● Exercise aim:
For the entries below, state how many lines contain the word "Gerber" and add nothing else.

● Exercise inputs:
((
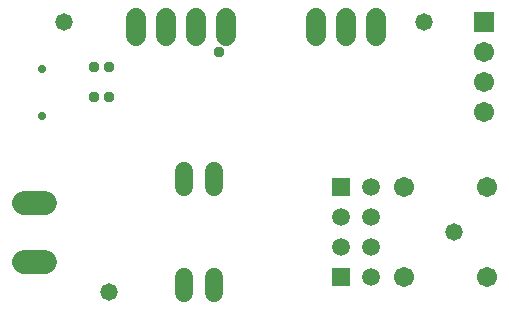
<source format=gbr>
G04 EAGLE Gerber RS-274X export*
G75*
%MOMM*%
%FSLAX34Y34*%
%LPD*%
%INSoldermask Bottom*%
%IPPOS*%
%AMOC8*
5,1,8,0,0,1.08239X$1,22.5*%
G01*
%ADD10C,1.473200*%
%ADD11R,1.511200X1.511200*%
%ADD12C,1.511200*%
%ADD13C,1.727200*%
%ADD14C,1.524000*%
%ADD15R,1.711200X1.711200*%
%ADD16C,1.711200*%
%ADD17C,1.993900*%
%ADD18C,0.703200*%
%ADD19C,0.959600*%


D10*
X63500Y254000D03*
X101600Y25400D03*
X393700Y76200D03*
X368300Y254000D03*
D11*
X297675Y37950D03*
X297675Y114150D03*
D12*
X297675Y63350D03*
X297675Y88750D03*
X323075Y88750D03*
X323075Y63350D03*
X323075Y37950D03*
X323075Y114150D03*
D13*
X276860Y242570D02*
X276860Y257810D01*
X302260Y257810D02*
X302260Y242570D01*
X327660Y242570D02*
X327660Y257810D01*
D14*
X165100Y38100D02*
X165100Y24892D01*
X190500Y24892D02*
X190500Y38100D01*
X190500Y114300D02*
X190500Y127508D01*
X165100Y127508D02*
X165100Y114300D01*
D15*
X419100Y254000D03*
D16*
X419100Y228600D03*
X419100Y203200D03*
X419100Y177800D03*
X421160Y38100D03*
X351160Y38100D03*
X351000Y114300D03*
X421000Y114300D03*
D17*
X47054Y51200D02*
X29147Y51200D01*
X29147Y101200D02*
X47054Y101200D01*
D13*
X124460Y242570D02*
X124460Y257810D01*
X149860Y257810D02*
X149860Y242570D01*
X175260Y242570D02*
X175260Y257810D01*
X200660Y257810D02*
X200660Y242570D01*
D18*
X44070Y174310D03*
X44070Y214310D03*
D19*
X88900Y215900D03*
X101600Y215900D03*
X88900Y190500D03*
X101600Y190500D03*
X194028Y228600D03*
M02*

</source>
))
((
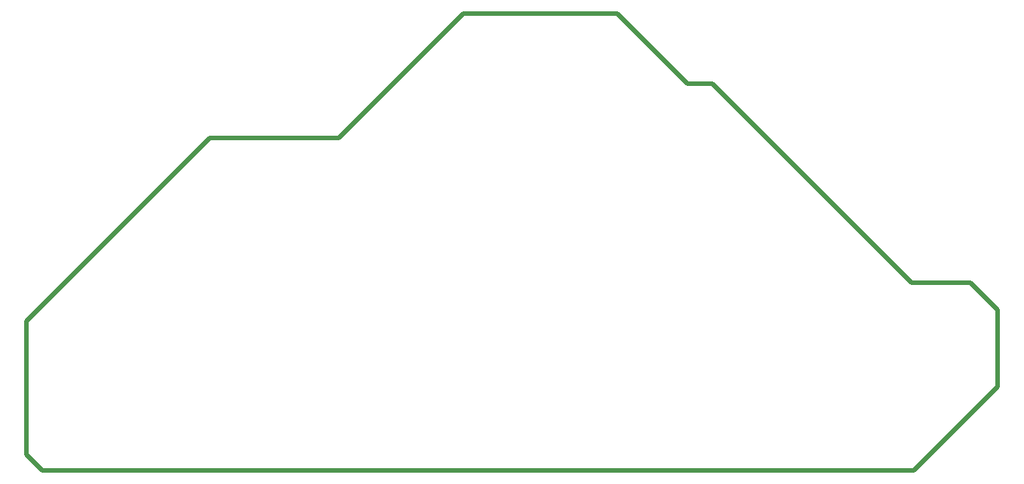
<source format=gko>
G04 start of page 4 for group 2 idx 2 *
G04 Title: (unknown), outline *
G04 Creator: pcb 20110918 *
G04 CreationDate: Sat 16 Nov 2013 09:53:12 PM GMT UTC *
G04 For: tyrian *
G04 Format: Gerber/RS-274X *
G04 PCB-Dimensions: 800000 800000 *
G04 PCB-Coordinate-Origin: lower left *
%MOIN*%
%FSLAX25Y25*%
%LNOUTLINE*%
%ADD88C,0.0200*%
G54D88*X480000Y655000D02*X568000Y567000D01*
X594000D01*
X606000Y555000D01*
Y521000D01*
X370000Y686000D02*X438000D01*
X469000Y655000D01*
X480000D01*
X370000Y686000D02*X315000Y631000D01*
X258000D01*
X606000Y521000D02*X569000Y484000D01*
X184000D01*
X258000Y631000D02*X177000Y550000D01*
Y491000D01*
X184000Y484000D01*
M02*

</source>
))
● Task solution:
2